3) “… hated his son and blah and blah blah…” – Oi! You may have already caught on that I’m not a big fan of lots of angst. It wasn’t bad enough that he watches his family die, but he also had a horrible childhood? This is just gratuitous angst and it’s a no-no. I’m TIRED of getting overly angsty, melodramatic characters!
4) His tribe was killed. Whose isn’t? This is probably one of the oldest clichés in EQ fandom. Don’t do it. I beg of you.
5) He’s a loner. -.- And a wanderer. >.< Save us all the trouble and make an elf that was born into HWH.
6) The sister thing. No. No twins, no missing sisters. You know why? Cause we all KNOW that she’ll come up sooner or later with lots of drama and angst and you know how I dislike angst…
7) Oh yeah. The nightmares thing. No again. Just… no. Elves haunted by their pasts are SO early nineties.

Bear? Um… no. This is a WOLFrider holt. No wolf, no bond. Period.
Name: Gralin
Blackheart has a word-name, but his bond doesn’t? So… he just decided one day that “Gralin” sounded cool? Um, no. Similarly, characters shouldn’t pop up with random names like this. Kesna received her name because she took it from a human word. Other names that have no meaning are no-no’s.
Age: 653
O.o That’s one old bear. Keep in mind that bonds don’t live as long as their elves.
Gender: Male
Appearance: Enormous as a grizzly with massive paws tipped with cruel claws
Just once I’d like to see someone bond to a black bear. If wolves aren’t big and mean enough for you, it’s NOT acceptable to simply find something bigger and meaner.
Personality: Death is as stormy and brooding as his owner. He is fiercely protective of his bond and will fall upon any that threatens him.
Why do bonds ALWAYS have to be mean, except for in concern with their bond? Can’t a bond be nice every now and then? And what’s with bears being mean all the time? Don’t ya all remember Smoky the Bear? He was a pretty laid-back dude. And the Carebears. And the Gummibears or whatever those bouncing bears with the purple happy juice were called. Stereotypes BAD. Oh, and the whole fiercely protective thing? Duh. There’s nothing special about that. Trust me. It just sounds dumb more often than not.

Your Name: Princess
Oh I’ll bet. No seriously. If your email addy is really your name, or your real name appears in the “who’s it from” line of an email, just go by that name. The silly nicknames are just confusing unless we’re the ones that gave the nickname to you. Plus we feel silly referring to someone as “Princess” all the time, or “giggles45”.

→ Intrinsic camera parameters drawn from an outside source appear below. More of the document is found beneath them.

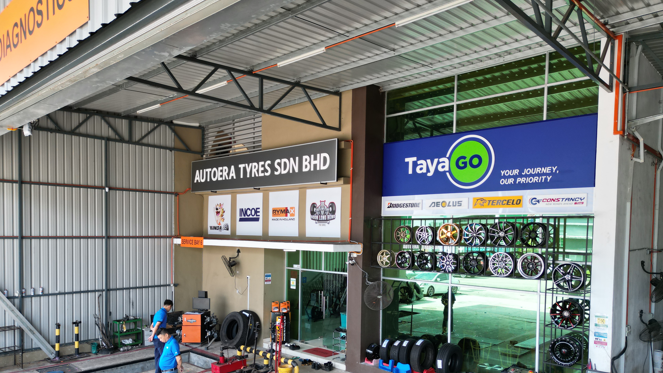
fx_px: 475
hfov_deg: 69.9
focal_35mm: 27
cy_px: 250
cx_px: 332
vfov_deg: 42.3
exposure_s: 1/240
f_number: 1.7
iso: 200
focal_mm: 6.72
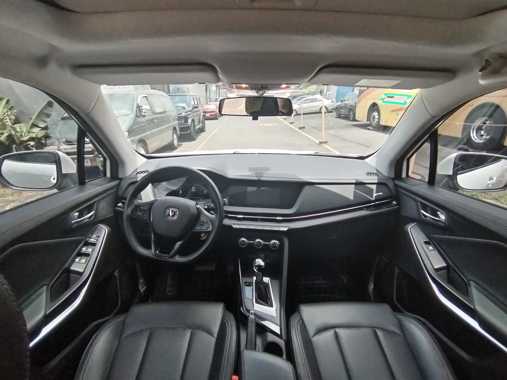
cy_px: 195
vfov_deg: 74.7
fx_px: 249
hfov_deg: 91.0
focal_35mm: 17
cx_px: 257
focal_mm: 1.42
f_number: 2.2
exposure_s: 1/130
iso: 100
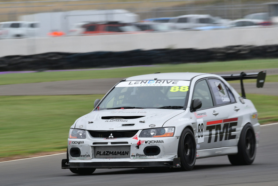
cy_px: 93
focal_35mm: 600
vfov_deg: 2.3
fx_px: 4635
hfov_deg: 3.4
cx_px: 139
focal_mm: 400
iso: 160
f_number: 14
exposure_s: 1/80
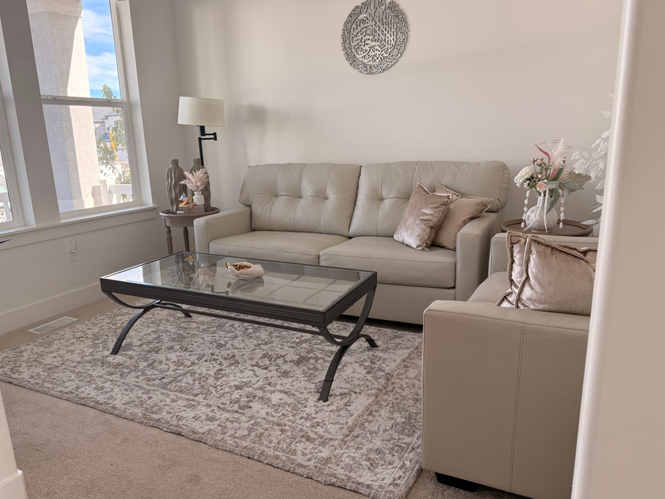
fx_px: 519
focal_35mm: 27
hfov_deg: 65.1
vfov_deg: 51.3
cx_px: 294
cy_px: 273
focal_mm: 6.76
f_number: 1.78
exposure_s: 1/243
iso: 125
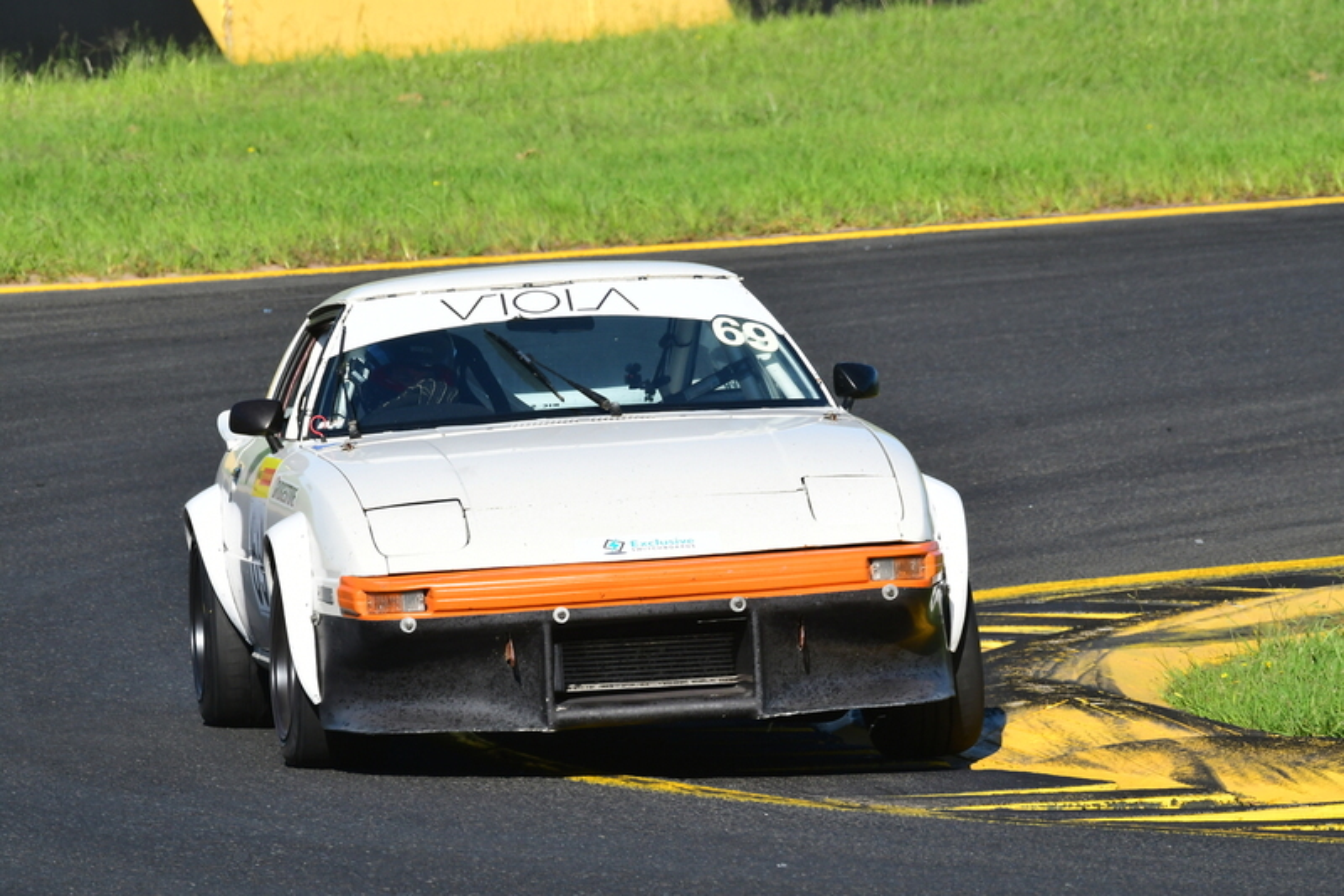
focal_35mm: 540
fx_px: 20155
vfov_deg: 2.5
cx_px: 672
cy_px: 448
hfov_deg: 3.8
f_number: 11
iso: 500
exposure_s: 1/640
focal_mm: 360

Age with Birthdate: 12 – not allowed to give out birthdate
If you’re too young to be defying your parents, then you’re too young to be here. No, I’m kidding (kinda). But twelve is too young. And even if you’re over the fifteen age limit for the holt, still take into consideration whether or not you’re mature enough for this game.
Preferred E-mail address: laurazoeller@blahblahblah.com or laurazoeller@blehblehbleh.com OR Blackheart51289@foofoofoo.com
We only need one. We only want one. We only remember one.
Holt Involvement: I like to write stories with everyone in them!
Good for you! Even if the prospect of most twelve-year-olds writing kinda makes my eye twitch some more. Just be sure to get everyone’s permission before you start dinking around with their characters in your stories. And be sure to be IN character. Flaretalon crying if Blackheart says something mean or Kesna giggling and gossiping with Evenfall over how cute Blackheart is… it’s just wrong.